Copy exactly the run of lines that begins at the line with "ring mcp: (329, 185)" and ends at the final line of the entries.

Entries taken from a collection

..............................

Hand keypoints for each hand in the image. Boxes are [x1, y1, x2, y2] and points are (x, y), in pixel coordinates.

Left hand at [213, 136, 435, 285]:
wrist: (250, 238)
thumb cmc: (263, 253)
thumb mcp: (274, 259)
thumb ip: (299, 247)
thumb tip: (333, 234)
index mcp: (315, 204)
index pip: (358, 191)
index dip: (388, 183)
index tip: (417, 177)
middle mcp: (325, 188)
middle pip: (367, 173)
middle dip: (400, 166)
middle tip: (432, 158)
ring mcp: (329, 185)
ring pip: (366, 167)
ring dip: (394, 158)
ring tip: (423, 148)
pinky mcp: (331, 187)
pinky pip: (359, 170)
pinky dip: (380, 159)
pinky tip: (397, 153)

..............................

OUTPUT OF THE TASK:
ring mcp: (329, 185)
ring pip: (366, 167)
ring dip: (394, 158)
ring tip: (423, 148)
pinky mcp: (331, 187)
pinky pip: (359, 170)
pinky dip: (380, 159)
pinky tip: (397, 153)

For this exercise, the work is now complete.